How does make(chan bool) behave differently from make(chan bool, 1)?

Matt picture Matt · Nov 18, 2013 · Viewed 8.6k times · Source

My question arises from trying to read a channel, if I can, or write it, if I can, using a select statement.

I know that channels specified like make(chan bool, 1) are buffered, and part of my question is what is the difference between that, and make(chan bool) -- which this page says is the same thing as make(chan bool, 0) --- what is the point of a channel that can fit 0 values in it?

See playground A:

chanFoo := make(chan bool)

for i := 0; i < 5; i++ {
    select {
    case <-chanFoo:
        fmt.Println("Read")
    case chanFoo <- true:
        fmt.Println("Write")
    default:
        fmt.Println("Neither")
    }
}

A output:

Neither
Neither
Neither
Neither
Neither

(Removing the default case results in a deadlock!!)

Now see playground B:

chanFoo := make(chan bool, 1)   // the only difference is the buffer size of 1

for i := 0; i < 5; i++ {
    select {
    case <-chanFoo:
        fmt.Println("Read")
    case chanFoo <- true:
        fmt.Println("Write")
    default:
        fmt.Println("Neither")
    }
}

B output:

Write
Read
Write
Read
Write

In my case, B output is what I want.
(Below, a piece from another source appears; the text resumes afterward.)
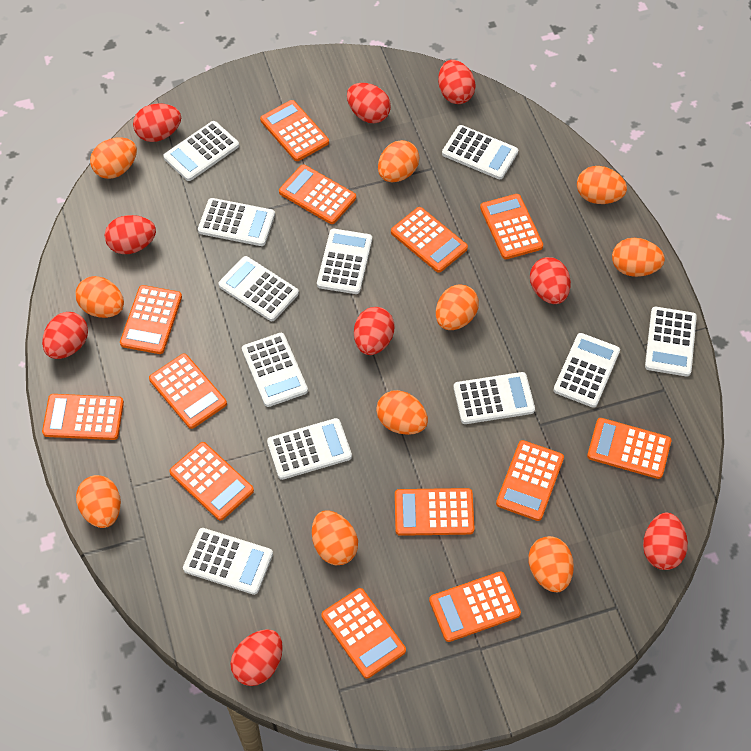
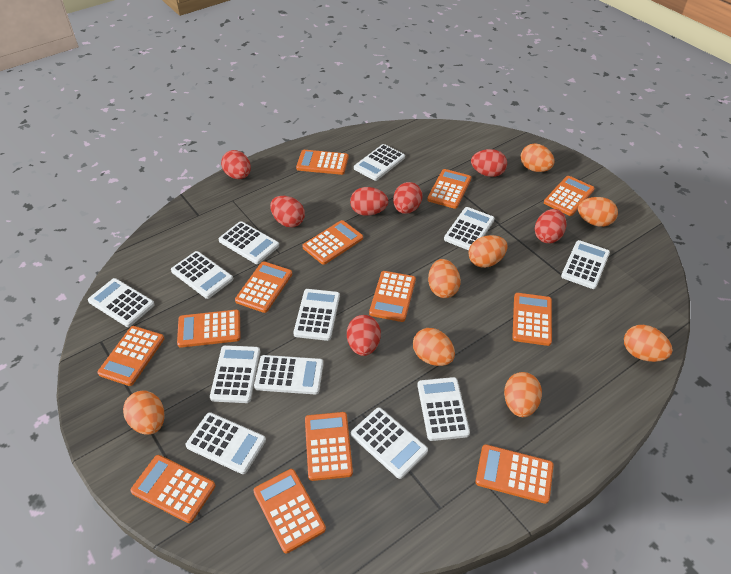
orange egg: 10 -> 8
red egg: 9 -> 7
white calculator: 11 -> 12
What good are unbuffered channels? All the examples I see on golang.org appear to use them to send one signal/value at a time (which is all I need) -- but as in playground A, the channel never gets read or written. What am I missing here in my understanding of channels?

Answer

starrify picture starrify · Nov 18, 2013

what is the point of a channel that can fit 0 values in it

First I want to point out that the second parameter here means buffer size, so that is simply a channel without buffers (un-buffered channel).

Actually that's the reason why your problem is generated. Un-buffered channels are only writable when there's someone blocking to read from it, which means you shall have some coroutines to work with -- instead of this single one.

Also see The Go Memory Model:

A receive from an unbuffered channel happens before the send on that channel completes.